The first serious climber to live in the Valley...

"Not content to follow in others' footsteps, he experimented with the unknown, pushed his limits, and often went out on the proverbial limb. The best climbers were to emulate this attitude in the remarkable decade to come."
Tarbuster

climber
right here, right now
Jun 24, 2006 - 01:24am PT
No Way!
No Shrink BVB.

Let's Talk Scotch.
There is a bottler who's product I almost purchased...
'Name escapes me

Nah,
"Went for the Tequila:
Milagro Reposado.
How's Jocelyn?

Hey:
Cheers -Those are the Mark Powell Shots I was harkening.
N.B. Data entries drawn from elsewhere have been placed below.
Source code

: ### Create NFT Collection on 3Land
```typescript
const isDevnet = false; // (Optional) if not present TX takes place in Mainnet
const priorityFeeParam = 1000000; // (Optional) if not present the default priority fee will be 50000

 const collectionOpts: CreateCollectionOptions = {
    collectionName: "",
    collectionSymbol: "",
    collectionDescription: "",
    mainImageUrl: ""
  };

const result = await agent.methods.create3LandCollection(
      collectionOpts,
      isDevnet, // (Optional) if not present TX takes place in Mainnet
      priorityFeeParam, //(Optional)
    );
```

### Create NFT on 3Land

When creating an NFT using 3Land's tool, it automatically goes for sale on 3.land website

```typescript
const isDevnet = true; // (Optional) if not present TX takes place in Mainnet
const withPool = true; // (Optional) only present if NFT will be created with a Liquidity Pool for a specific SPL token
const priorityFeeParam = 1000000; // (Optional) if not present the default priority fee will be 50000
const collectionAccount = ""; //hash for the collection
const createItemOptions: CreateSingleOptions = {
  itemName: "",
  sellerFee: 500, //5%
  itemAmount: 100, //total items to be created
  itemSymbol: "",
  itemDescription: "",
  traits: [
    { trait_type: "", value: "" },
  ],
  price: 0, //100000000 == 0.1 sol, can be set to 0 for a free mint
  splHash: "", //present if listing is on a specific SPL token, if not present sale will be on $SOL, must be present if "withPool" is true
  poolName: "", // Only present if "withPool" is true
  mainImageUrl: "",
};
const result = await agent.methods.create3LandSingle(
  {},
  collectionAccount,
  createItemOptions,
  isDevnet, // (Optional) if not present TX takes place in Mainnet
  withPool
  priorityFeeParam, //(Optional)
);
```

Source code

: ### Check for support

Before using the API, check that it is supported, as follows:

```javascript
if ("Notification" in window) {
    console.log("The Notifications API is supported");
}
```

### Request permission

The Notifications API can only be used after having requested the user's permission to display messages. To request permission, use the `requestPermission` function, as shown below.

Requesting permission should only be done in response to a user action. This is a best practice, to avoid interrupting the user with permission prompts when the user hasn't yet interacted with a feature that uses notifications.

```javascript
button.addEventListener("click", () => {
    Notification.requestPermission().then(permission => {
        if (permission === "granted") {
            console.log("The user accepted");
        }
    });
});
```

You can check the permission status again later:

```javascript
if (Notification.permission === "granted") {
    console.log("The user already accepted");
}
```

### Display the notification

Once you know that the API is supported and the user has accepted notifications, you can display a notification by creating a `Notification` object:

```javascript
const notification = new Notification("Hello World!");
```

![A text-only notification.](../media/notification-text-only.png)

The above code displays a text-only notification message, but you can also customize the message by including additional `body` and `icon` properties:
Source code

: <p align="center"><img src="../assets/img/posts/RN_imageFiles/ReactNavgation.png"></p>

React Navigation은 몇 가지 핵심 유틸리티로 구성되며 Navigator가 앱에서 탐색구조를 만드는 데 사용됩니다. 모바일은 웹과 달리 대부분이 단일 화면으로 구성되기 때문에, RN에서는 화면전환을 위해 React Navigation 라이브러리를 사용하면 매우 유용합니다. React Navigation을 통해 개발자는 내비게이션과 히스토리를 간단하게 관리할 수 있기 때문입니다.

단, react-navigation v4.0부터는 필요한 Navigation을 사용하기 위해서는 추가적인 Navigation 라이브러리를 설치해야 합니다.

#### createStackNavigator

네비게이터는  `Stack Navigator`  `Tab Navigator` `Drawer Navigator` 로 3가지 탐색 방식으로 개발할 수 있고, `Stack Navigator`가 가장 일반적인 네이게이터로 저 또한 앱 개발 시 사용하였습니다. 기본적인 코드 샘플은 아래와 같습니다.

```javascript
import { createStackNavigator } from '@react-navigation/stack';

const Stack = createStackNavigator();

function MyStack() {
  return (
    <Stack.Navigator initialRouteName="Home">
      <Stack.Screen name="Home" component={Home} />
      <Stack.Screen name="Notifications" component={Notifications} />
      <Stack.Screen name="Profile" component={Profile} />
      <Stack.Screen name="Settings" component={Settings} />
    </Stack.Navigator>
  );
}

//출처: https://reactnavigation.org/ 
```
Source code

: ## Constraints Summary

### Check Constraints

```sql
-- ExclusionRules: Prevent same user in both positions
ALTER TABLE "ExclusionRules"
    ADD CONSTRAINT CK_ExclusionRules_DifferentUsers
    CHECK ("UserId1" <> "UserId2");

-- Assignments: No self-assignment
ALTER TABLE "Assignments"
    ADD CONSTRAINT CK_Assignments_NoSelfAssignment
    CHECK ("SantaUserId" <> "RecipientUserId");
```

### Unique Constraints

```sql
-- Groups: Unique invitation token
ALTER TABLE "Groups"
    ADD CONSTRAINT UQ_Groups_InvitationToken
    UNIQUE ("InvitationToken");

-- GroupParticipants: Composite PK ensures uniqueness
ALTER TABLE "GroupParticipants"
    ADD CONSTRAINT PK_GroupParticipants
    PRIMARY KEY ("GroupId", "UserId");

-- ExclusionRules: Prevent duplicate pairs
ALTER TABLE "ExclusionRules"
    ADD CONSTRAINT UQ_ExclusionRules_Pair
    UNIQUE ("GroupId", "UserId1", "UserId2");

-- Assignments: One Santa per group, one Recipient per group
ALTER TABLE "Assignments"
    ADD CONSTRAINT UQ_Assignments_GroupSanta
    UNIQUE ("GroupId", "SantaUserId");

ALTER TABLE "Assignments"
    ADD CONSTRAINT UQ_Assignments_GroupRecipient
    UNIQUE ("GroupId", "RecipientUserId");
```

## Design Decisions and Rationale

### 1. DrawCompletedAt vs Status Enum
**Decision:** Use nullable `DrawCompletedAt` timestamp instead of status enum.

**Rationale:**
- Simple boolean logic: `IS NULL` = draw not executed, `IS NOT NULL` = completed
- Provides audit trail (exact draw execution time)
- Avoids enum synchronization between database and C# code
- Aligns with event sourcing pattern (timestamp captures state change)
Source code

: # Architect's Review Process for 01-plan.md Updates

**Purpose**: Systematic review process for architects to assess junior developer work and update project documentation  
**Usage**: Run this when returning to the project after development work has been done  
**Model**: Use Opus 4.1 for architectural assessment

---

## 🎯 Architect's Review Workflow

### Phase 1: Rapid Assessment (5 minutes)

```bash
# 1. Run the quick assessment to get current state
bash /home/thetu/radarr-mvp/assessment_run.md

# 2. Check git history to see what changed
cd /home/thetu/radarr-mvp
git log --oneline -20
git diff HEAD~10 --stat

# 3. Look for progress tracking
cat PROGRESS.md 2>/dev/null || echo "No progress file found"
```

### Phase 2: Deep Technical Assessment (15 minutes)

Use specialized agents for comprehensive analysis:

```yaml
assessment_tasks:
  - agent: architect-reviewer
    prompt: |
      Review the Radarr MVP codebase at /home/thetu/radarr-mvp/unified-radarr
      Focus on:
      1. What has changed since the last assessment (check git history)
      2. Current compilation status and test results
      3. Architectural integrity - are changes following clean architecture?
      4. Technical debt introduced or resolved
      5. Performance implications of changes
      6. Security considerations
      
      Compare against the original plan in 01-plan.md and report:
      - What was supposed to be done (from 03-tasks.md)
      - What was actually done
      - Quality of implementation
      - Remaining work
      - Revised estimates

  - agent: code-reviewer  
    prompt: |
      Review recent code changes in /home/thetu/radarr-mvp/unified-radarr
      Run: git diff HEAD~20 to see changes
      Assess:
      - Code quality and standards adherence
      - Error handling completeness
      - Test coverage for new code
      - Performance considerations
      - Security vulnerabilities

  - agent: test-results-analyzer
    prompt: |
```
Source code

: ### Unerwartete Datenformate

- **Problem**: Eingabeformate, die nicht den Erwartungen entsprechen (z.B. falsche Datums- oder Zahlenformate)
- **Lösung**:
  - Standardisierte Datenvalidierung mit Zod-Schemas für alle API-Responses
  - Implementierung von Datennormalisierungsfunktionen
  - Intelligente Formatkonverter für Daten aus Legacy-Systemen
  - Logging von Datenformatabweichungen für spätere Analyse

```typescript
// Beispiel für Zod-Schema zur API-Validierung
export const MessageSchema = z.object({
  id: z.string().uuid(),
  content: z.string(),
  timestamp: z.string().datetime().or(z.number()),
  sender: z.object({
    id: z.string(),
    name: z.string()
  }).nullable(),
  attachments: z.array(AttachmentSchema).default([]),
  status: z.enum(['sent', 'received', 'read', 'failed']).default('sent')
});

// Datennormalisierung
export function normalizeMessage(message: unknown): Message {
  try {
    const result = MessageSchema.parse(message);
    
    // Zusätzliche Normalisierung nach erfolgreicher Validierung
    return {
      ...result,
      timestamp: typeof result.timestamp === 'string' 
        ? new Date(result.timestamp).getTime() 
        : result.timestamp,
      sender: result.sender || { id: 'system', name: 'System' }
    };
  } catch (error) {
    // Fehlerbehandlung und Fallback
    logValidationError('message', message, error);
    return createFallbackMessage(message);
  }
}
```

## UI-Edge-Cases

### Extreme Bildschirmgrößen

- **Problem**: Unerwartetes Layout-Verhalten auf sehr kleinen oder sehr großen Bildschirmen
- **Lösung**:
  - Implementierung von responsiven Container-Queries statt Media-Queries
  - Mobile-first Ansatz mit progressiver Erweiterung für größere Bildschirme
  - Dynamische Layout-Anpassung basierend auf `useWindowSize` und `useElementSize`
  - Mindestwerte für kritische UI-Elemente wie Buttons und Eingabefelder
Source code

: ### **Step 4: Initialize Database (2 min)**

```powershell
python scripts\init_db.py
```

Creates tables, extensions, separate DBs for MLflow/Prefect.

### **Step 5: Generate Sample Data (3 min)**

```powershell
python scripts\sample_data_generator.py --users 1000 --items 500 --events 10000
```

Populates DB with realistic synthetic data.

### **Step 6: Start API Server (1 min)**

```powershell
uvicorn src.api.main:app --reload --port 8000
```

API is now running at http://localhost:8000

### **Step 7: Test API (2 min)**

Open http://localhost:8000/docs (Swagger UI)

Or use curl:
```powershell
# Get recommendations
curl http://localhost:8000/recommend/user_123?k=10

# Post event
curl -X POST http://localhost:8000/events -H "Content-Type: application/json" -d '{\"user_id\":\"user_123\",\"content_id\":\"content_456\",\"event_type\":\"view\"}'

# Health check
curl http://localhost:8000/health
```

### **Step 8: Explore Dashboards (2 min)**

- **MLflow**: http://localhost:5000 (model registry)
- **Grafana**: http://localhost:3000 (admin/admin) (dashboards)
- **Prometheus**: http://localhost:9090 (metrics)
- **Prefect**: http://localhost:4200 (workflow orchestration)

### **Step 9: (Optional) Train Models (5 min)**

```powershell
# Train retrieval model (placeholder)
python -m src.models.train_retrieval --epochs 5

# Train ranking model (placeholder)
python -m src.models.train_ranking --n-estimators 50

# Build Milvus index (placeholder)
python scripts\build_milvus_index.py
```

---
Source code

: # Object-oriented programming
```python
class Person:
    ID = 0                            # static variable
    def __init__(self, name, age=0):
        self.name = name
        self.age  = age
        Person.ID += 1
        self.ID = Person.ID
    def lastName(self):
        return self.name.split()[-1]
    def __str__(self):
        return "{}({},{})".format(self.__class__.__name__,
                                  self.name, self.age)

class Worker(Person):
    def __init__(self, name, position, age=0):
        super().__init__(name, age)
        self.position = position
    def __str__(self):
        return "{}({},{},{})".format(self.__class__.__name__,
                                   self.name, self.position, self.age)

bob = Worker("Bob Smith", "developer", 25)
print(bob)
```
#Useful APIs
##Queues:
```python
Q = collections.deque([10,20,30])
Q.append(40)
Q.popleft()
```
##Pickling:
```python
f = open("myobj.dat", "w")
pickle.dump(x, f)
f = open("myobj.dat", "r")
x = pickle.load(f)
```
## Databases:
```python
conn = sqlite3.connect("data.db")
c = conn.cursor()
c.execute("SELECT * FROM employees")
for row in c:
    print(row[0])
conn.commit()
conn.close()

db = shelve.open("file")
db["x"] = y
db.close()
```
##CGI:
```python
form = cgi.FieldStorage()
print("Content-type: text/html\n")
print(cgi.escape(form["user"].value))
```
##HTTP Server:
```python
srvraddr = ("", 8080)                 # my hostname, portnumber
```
"Guyman", or Guy Kesee knows about some M Powell stuff.
Guy?
Jaybro

Social climber
The West
Jun 24, 2006 - 01:28am PT
Thanks again, Roger.
What Roy said, Lois, contact me if you want to borrow Climb! and/or downward bound.
Tarbuster

climber
right here, right now
Jun 24, 2006 - 01:28am PT
See Ed?!
Fantastic.

That's what we were looking for,
The Stonemaster Progenitor.
Mark Powell.
bvb

Social climber
flagstaff arizona
Jun 24, 2006 - 01:29am PT
'buster: agreed. a fine dram is much cheaper than a single session with a shrink.

but i do wish that weekend were more like a month. i love you guys.

guess i'll go pour another lagavulin, and dream of days past, and days yet to come.....
Jaybro

Social climber
The West
Jun 24, 2006 - 01:34am PT
Speaking of Scotch, any one ever read the article (not sure where it was published)with photos by Ace Kvale of a bed and breakfast / Mtn bike tour of scotlands single malt distilliries, partially sponsered by Peet's coffee?

Kragen mor,(sp?) seems like the best choice for climbers.